As described above, the present invention uses a plurality of disk devices as a data multiplexing disk device and a data dividing disk device, detects the number of write / read requests in external data access, and writes the data. A data block with a large number of requests is moved to a data multiplexing disk device, and a data block with a large number of read requests is moved to a data dividing disk device. In this way, the storage locations of frequently written data blocks and frequently read data blocks can be automatically adjusted to reduce the overhead due to the writing process, so that the access status to the disk device fluctuates. Also,
There is an effect that the disk array device can be operated without reducing the efficiency. In particular, it is effective for a server type computer system that handles various application software. The data stored in the data multiplexing disk device has high reliability.

[Brief description of drawings]

FIG. 1 is a block diagram showing the configuration of a disk array device according to an embodiment of the present invention.

FIG. 2 is a block diagram showing the configuration of a conventional disk array device.

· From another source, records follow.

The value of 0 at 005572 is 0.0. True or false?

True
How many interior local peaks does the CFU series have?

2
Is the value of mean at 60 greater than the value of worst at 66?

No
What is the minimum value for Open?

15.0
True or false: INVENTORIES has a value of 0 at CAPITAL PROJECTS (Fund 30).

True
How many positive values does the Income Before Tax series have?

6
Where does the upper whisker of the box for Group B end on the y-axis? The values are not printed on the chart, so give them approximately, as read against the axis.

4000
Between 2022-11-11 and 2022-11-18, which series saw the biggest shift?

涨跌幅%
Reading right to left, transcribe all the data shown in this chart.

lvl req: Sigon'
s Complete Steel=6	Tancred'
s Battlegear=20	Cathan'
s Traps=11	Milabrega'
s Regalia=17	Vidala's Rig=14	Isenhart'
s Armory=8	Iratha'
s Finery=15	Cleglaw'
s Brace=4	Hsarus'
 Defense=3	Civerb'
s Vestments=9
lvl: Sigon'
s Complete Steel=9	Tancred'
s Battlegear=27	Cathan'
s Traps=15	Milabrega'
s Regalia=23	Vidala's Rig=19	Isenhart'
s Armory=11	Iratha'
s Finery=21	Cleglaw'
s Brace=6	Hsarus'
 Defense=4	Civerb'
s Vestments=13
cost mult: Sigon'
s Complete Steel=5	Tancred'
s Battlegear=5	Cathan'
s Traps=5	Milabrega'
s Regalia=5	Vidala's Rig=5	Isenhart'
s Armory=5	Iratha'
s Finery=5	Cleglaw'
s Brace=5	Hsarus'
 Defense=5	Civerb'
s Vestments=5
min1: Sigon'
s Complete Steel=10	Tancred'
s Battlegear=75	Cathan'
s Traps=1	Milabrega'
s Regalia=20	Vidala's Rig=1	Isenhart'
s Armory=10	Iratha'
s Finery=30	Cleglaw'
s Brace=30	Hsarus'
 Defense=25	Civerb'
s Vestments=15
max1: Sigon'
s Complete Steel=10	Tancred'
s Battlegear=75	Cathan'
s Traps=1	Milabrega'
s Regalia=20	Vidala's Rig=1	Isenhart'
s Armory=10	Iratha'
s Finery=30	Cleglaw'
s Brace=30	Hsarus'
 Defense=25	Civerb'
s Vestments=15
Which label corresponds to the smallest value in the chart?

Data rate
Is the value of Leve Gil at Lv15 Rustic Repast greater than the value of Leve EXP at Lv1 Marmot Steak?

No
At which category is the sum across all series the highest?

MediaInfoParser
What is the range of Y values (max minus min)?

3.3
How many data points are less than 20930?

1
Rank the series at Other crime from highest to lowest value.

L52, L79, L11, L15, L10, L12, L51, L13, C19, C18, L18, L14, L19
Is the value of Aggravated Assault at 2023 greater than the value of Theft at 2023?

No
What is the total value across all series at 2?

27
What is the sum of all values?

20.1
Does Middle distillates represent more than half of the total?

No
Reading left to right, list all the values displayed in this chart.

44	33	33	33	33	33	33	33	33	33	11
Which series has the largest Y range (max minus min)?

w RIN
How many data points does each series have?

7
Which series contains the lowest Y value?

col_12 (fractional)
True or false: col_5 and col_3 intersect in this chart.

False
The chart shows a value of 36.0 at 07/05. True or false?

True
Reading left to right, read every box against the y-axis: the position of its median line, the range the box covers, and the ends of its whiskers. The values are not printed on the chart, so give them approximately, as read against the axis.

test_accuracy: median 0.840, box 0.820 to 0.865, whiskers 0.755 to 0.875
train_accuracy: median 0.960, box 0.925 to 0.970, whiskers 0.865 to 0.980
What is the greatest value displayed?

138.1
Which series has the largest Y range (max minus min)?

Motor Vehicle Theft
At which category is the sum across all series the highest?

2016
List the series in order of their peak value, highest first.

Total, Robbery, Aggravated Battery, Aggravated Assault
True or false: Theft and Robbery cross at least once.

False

FIG. 3 is a diagram showing an example of data block storage in a disk device in a conventional example.

[Explanation of symbols]

 1 Host System 2 Host Interface 3 Disk Array Controller 4 Device Interface 5, 6 Data Multiplexing Disk Device 7, 8, 9 Data Partitioning Disk Device 10 Host Interface Means 11 Directory 12 Access Frequency Detecting Means 13 Writing Means 14 Reading means 15 Storage means 16 Disk array control means

Claims (1)

[Claims] 1. A disk array device comprising a plurality of disk devices and a disk array controller for writing and reading data to and from the disk device, wherein the plurality of disk devices are the same. The disk array controller comprises a plurality of data multiplexing disk devices for storing data and a plurality of data partitioning disk devices for storing the divided data and redundant data thereof, wherein the disk array controller writes data to the disk device. Means, read means for reading data from the disk device, access frequency detection means for detecting and storing the number of read requests and the number of write requests externally requested for each data block of the disk device, and the read The data read by the means is temporarily stored and Storage means for sending data to the data division disk device, and the data block stored in the data division disk device and having a large number of write requests detected by the access frequency detection means, through the read means, the storage means and the write means. While moving to the disk device, the data block stored in the data multiplexing disk device and having a large number of read requests detected by the access frequency detecting means is divided into the data through the reading means, the storing means and the writing means. A disk array device comprising a disk array control means for moving the disk array device.